- TASK
Within this material, find every line where the string "displays" appears, and copy it out.

- DATASET ENTRIES
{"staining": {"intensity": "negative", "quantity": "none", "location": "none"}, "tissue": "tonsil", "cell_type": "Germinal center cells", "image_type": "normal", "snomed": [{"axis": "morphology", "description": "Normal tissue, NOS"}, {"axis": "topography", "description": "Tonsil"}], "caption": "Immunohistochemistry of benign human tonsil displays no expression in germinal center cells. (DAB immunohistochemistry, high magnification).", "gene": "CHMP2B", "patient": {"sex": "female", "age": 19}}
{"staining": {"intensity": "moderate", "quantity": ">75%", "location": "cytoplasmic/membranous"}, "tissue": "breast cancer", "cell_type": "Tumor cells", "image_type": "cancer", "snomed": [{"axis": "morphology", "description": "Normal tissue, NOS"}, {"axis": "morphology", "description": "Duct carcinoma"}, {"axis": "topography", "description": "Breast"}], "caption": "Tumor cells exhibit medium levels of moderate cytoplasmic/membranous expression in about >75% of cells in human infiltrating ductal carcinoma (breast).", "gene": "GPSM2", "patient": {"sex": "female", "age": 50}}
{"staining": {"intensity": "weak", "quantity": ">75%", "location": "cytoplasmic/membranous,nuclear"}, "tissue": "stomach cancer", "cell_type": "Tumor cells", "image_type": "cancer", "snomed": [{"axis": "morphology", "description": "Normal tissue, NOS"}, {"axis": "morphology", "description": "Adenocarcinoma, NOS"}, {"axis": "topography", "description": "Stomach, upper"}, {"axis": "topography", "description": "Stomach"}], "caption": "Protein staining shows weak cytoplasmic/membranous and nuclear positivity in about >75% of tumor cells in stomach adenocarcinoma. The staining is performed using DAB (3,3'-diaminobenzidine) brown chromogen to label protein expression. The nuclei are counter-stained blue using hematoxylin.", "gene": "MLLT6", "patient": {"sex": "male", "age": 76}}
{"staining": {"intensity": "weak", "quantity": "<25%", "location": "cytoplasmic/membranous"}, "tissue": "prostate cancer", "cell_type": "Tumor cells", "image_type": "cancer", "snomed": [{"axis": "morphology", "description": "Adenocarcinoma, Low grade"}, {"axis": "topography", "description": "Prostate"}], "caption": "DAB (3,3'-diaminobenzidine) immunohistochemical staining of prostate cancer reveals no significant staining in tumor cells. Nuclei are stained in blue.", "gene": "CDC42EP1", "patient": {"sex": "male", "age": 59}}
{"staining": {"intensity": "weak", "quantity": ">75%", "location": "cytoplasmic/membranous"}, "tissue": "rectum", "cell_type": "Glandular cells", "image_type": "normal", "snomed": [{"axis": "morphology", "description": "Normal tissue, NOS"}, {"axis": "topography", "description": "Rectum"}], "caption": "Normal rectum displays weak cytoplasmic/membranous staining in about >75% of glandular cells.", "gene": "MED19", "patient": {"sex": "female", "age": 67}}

- EXERCISE RESULT
{"staining": {"intensity": "negative", "quantity": "none", "location": "none"}, "tissue": "tonsil", "cell_type": "Germinal center cells", "image_type": "normal", "snomed": [{"axis": "morphology", "description": "Normal tissue, NOS"}, {"axis": "topography", "description": "Tonsil"}], "caption": "Immunohistochemistry of benign human tonsil displays no expression in germinal center cells. (DAB immunohistochemistry, high magnification).", "gene": "CHMP2B", "patient": {"sex": "female", "age": 19}}
{"staining": {"intensity": "weak", "quantity": ">75%", "location": "cytoplasmic/membranous"}, "tissue": "rectum", "cell_type": "Glandular cells", "image_type": "normal", "snomed": [{"axis": "morphology", "description": "Normal tissue, NOS"}, {"axis": "topography", "description": "Rectum"}], "caption": "Normal rectum displays weak cytoplasmic/membranous staining in about >75% of glandular cells.", "gene": "MED19", "patient": {"sex": "female", "age": 67}}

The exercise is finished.